Glitches in digital currency raises concerns Globally

The ambiguities surrounding the digital currency still leave enough space for the analysis of its unreserved acceptance, trust and anticipation, which are the main drivers for the spread of the network. It is time for the Banks to carefully consider the technology underlying these cryptocurrencies as a potential generic new way of transferring ownership of the value over the long term. Especially Bitcoin is the technology adoption in the presence of network externalities. The growth in digital currencies could make cross-border payments more efficient and help address the $1.7 trillion global trade financing gap.

 

These burgeoning currencies may not solve all trade issues, however, and could further complicate the supply and demand of foreign exchange, especially for countries with limited existing international trade. There is no doubt that the digital currencies are growing: the market is valued at more than $2 trillion and involves more than 15,000 varieties. Based on the Atlantic Council’s CBDC tracker, nine countries or currency unions have launched their digital currencies, while 15 are in the pilot phase. Additionally, 16, including India, are in the development stage, and 40 are in the research stage. Seven are inactive and two have cancelled any plans to launch it.

 

Digital currencies could provide alternative credit information for trade finance and there’s a $1.7 trillion global trade financing gap, which heavily impacts SMEs who typically don’t have established financial records with banks. Public ledgers of digital currencies could be used to share payment and financial history to underwrite loans for import and export.
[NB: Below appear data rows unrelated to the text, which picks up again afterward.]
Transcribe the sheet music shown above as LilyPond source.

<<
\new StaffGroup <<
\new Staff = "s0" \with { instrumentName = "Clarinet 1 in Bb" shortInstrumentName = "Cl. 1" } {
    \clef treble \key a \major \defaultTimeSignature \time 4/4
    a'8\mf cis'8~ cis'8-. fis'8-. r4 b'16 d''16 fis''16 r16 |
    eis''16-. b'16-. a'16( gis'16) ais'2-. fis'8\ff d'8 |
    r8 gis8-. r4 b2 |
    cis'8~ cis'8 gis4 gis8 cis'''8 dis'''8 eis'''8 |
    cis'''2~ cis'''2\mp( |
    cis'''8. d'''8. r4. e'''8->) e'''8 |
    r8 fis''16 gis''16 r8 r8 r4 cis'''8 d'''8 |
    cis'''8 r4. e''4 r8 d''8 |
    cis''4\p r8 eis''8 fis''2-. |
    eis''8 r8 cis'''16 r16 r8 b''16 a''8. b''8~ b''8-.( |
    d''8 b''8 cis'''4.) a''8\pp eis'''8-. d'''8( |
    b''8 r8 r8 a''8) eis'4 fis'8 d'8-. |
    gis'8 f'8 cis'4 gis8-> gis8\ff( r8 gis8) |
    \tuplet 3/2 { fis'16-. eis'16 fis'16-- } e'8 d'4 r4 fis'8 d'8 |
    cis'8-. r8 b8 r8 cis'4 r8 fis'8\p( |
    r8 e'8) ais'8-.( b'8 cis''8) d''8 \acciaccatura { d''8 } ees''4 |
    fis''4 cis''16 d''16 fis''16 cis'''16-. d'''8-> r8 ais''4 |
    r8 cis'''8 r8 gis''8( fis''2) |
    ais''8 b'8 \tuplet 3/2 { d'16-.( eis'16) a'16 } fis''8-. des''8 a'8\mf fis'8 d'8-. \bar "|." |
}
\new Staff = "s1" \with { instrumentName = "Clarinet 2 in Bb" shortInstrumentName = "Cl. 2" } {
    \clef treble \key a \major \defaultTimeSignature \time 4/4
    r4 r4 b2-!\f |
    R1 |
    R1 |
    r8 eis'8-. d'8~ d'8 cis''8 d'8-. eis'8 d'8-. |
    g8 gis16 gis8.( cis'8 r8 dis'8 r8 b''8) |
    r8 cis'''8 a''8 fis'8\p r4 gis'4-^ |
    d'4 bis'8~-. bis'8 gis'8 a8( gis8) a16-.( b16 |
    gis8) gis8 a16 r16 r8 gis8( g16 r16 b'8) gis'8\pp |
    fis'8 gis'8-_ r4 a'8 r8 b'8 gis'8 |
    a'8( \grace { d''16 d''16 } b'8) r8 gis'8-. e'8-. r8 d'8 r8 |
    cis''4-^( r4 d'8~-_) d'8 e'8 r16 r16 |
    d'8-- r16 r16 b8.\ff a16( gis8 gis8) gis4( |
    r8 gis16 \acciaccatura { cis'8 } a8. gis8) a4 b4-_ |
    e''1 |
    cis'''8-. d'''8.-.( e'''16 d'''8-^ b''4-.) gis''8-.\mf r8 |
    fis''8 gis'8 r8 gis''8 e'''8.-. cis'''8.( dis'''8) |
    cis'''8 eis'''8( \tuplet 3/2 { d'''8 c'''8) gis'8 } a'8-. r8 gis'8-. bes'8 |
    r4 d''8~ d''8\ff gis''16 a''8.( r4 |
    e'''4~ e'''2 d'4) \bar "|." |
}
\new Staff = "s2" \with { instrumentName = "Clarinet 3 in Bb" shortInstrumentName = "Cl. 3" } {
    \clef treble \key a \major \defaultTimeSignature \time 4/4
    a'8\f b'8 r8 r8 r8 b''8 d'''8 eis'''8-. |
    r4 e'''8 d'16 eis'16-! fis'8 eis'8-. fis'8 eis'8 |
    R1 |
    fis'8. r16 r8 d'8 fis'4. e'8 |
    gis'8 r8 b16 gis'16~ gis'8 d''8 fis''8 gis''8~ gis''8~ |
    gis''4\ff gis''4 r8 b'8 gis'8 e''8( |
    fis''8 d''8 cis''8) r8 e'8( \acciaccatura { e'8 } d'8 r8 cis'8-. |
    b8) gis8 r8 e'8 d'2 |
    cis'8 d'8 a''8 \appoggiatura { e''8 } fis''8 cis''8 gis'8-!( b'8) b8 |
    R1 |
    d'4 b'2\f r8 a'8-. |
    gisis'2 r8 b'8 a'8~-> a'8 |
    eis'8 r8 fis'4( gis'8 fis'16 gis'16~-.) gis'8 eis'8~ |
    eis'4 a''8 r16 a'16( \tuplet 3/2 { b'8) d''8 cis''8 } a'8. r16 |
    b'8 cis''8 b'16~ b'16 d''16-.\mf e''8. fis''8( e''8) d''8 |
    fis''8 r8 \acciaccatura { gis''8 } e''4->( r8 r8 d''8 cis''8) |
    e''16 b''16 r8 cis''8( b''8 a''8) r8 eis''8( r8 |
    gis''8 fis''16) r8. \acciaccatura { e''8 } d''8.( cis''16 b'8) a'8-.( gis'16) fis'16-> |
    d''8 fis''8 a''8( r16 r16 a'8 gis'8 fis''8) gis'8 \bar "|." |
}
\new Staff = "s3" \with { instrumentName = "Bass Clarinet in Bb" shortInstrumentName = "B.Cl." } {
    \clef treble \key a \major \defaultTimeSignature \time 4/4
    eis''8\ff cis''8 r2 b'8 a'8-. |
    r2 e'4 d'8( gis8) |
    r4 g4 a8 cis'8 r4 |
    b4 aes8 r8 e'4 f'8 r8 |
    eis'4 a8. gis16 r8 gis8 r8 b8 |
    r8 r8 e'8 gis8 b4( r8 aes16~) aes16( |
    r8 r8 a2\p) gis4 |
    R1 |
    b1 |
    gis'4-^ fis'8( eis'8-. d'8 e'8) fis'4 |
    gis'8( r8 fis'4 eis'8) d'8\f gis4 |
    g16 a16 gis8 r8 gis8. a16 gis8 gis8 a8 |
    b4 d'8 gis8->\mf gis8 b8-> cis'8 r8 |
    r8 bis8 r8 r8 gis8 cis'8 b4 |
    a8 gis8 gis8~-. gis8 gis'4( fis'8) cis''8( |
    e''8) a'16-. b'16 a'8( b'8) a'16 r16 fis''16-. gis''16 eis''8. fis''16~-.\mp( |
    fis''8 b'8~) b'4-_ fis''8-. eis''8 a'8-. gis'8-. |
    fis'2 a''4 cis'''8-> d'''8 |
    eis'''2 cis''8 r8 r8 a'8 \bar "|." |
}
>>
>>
At the same time, strong privacy protocols would need to be enforced in order to achieve this.

 

The Reserve Bank of India will launch the CBDC from the upcoming financial year. This follows the government’s plans to launch the CBDC that will be backed by blockchain technology. The volatility and the speculative nature of private cryptocurrencies like Bitcoin, Ether, etc is what is pushing many central banks across the world to adopt their own digital currencies. Hence, the central bank wants to use CBDCs to provide users with convenience and security of digital as well as the regulated, reserve-backed circulation of the traditional banking system.

 

 

Whereas, there were glitches found in the digital currency that is being used by seven Caribbean nations that have kept it offline for more than a month. As we head towards a new age where money and trade in goods and services are more and more digitized, it is crucial to ensure no one is left behind. Finally, despite their promising potential, digital currencies may not, however, solve some existing problems facing international trade and could raise new issues, where security is going to be a major concern.